[Material to process — start]

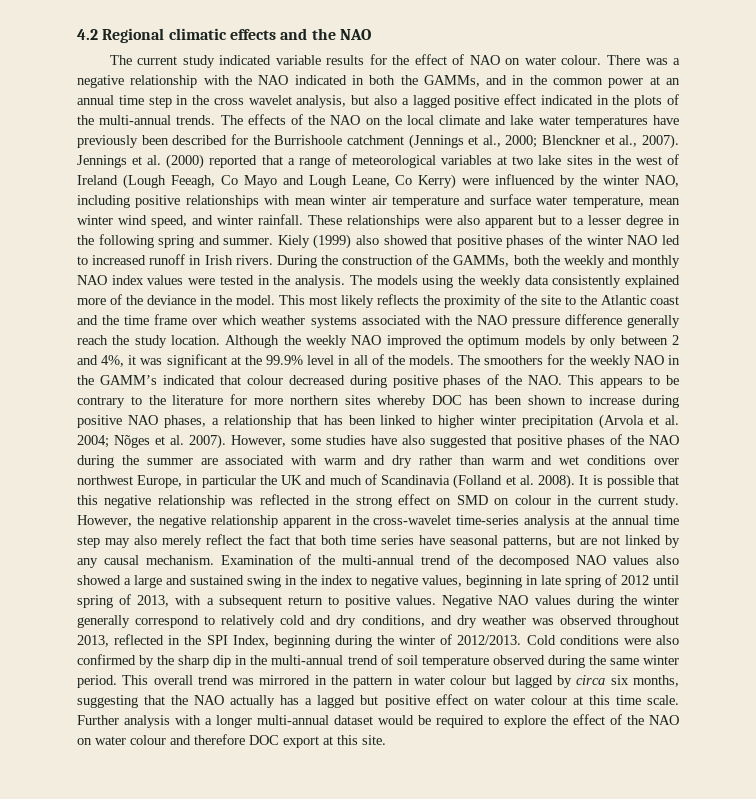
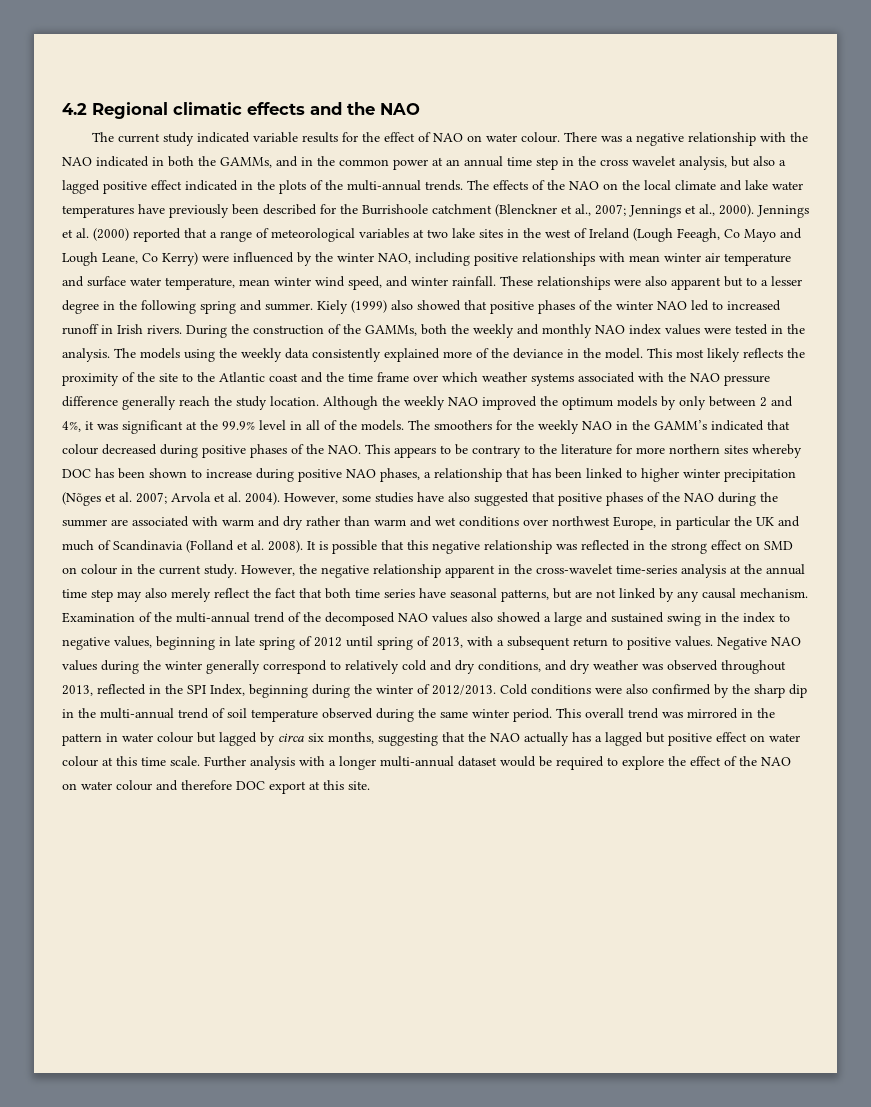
[408,134,679,149] (Jennings et al., 2000; Blenckner et al., 2007). -> [495,204,754,218] (Blenckner et al., 2007; Jennings et al., 2000).
[599,414,679,429] [77,434,226,449] (Arvola et al. 2004; Nõges et al. 2007). -> [62,492,280,506] (Nõges et al. 2007; Arvola et al. 2004).

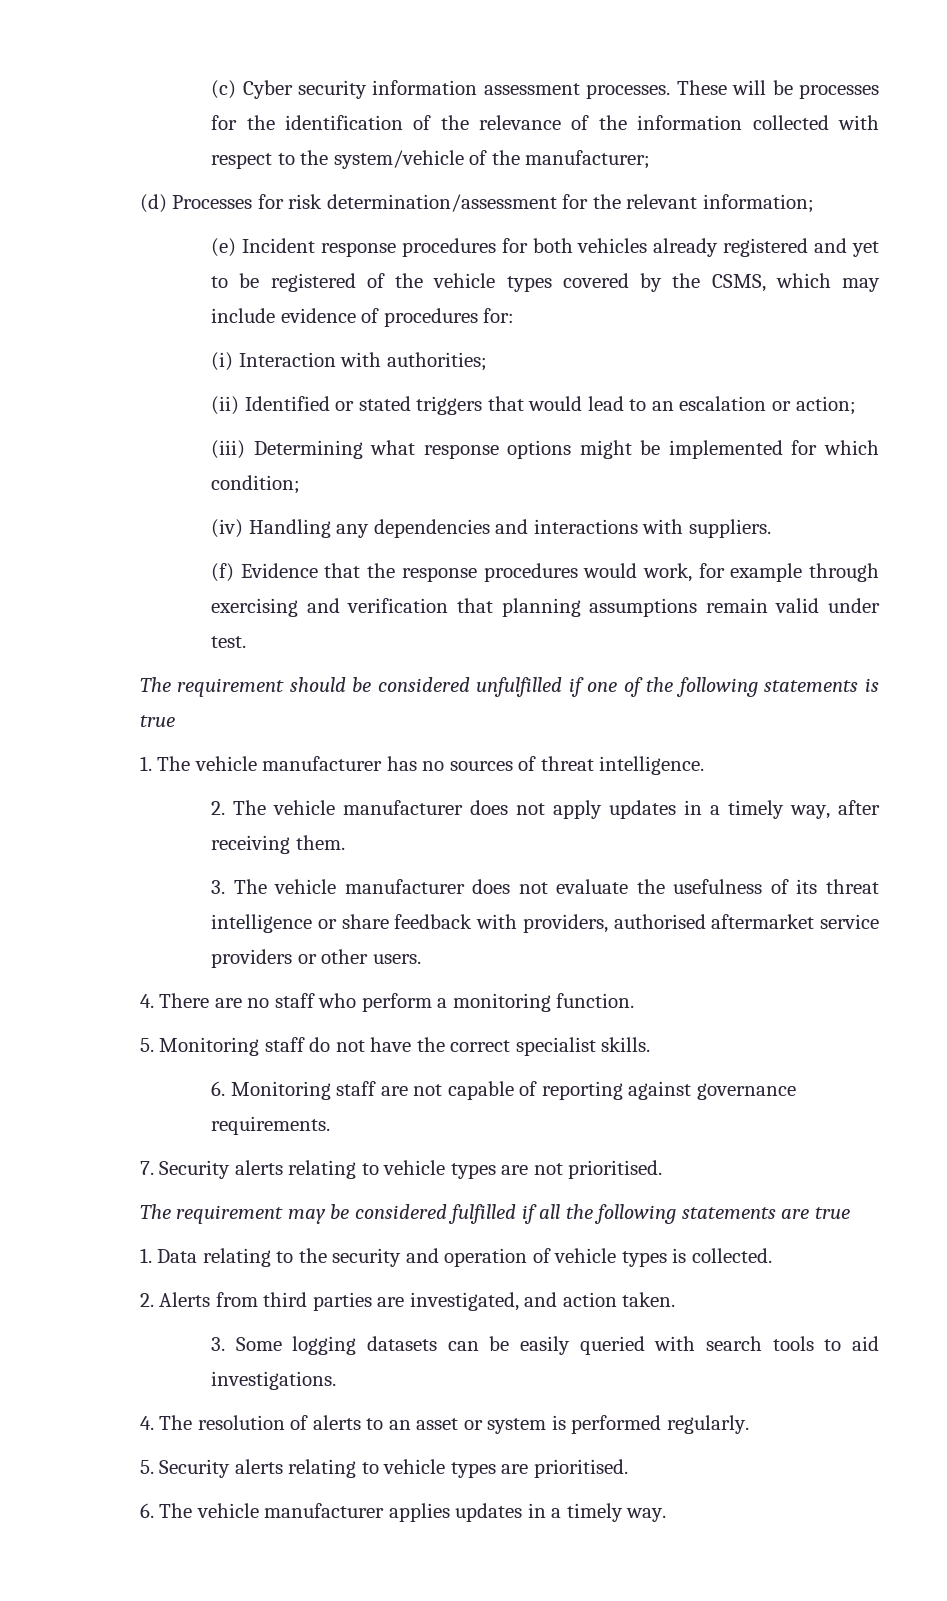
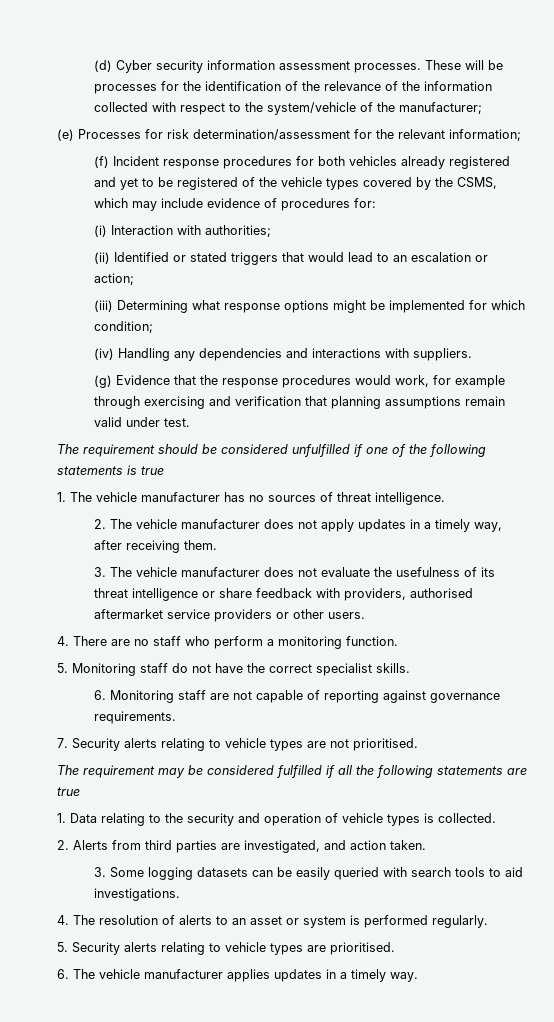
[211,80,237,99] (c) -> [93,60,112,72] (d)
[139,194,167,213] (d) -> [57,129,75,141] (e)
[211,238,237,257] (e) -> [93,156,109,168] (f)
[211,563,235,582] (f) -> [93,375,112,388] (g)

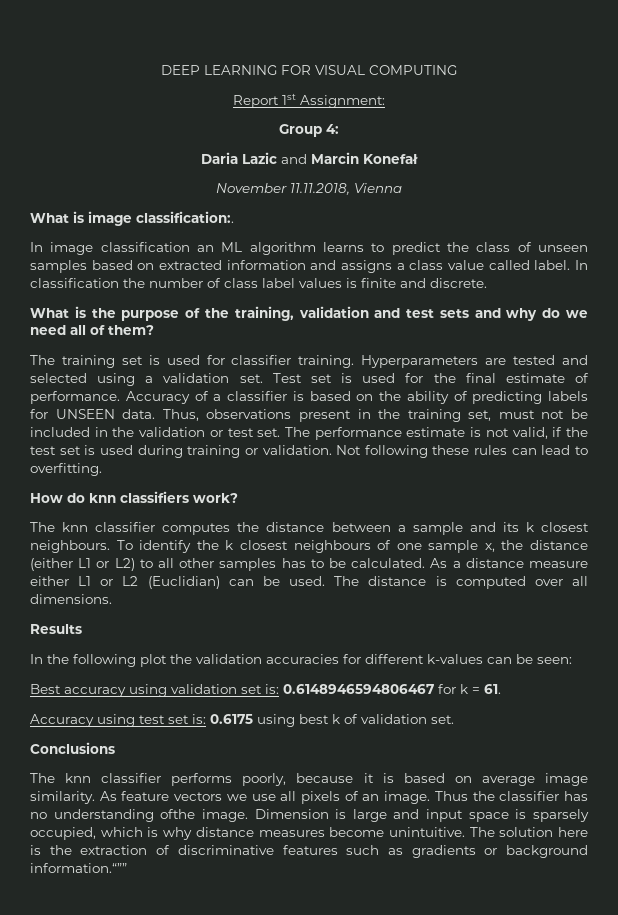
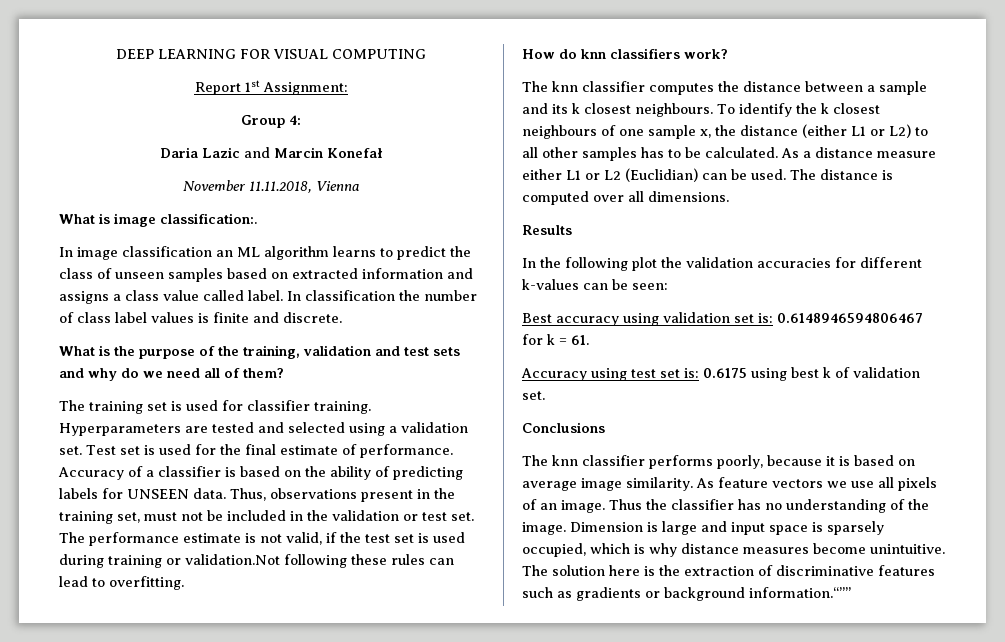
[262,445,362,455] validation. Not -> [185,554,280,565] validation.Not
[160,809,196,819] ofthe -> [890,499,929,510] of the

[Material to process — finish]

▶ [Requirement]
Set down the data above word for word, leaving every picture out.

▶ [Exercise response]
[408,134,679,149] (Jennings et al., 2000; Blenckner et al., 2007). -> [495,204,754,218] (Blenckner et al., 2007; Jennings et al., 2000).
[599,414,679,429] [77,434,226,449] (Arvola et al. 2004; Nõges et al. 2007). -> [62,492,280,506] (Nõges et al. 2007; Arvola et al. 2004).

[211,80,237,99] (c) -> [93,60,112,72] (d)
[139,194,167,213] (d) -> [57,129,75,141] (e)
[211,238,237,257] (e) -> [93,156,109,168] (f)
[211,563,235,582] (f) -> [93,375,112,388] (g)

[262,445,362,455] validation. Not -> [185,554,280,565] validation.Not
[160,809,196,819] ofthe -> [890,499,929,510] of the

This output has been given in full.